##### EXTRACTED DATA

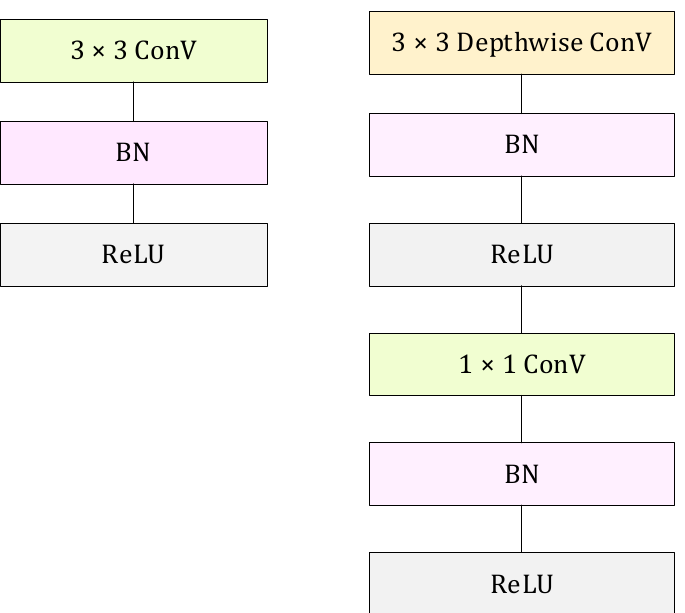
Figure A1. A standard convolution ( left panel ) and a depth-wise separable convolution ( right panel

##########
##### EXTRACTED DATA

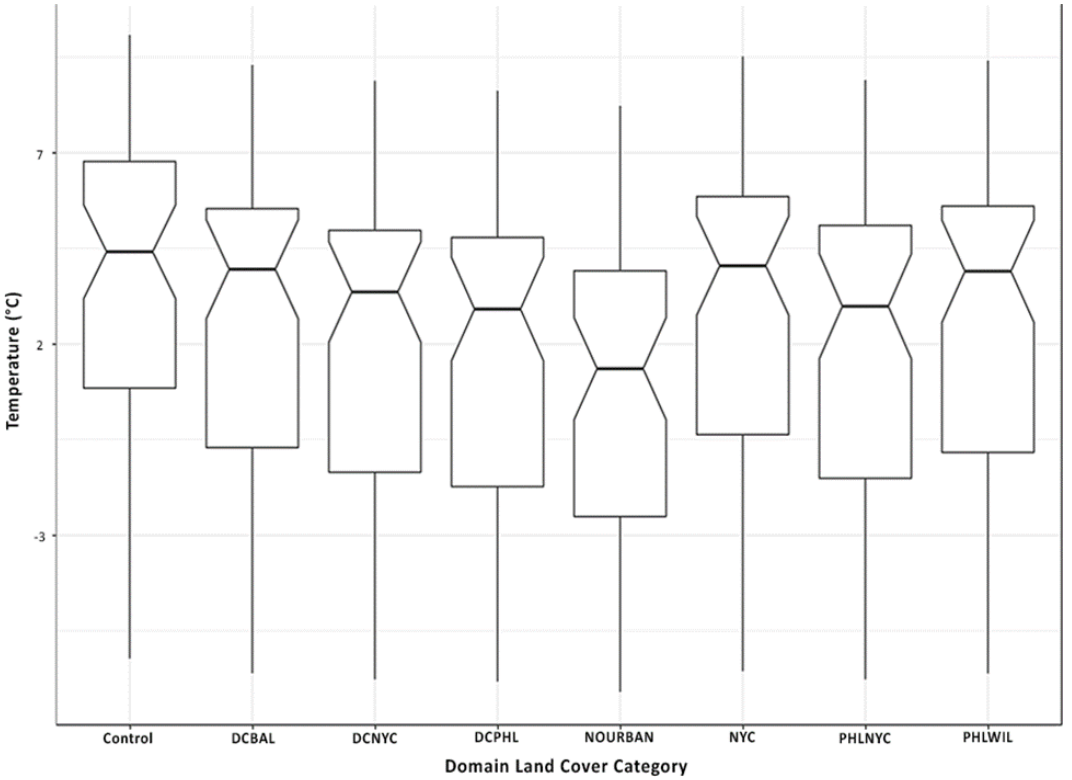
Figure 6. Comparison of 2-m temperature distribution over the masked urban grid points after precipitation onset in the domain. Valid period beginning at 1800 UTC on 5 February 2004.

##########
##### EXTRACTED DATA

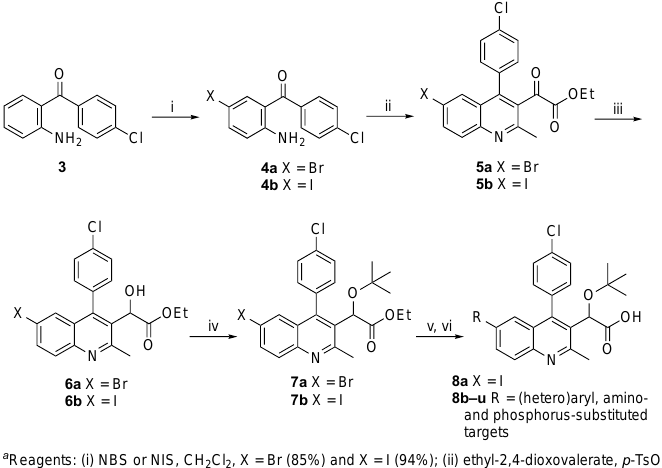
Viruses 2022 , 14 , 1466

##########

## EXERCISE OBJECTIVE
Report every line of the data above that contains the string "Figure" by copying it in full.

## RESPONSE TO THIS EXERCISE
Figure A1. A standard convolution ( left panel ) and a depth-wise separable convolution ( right panel
Figure 6. Comparison of 2-m temperature distribution over the masked urban grid points after precipitation onset in the domain. Valid period beginning at 1800 UTC on 5 February 2004.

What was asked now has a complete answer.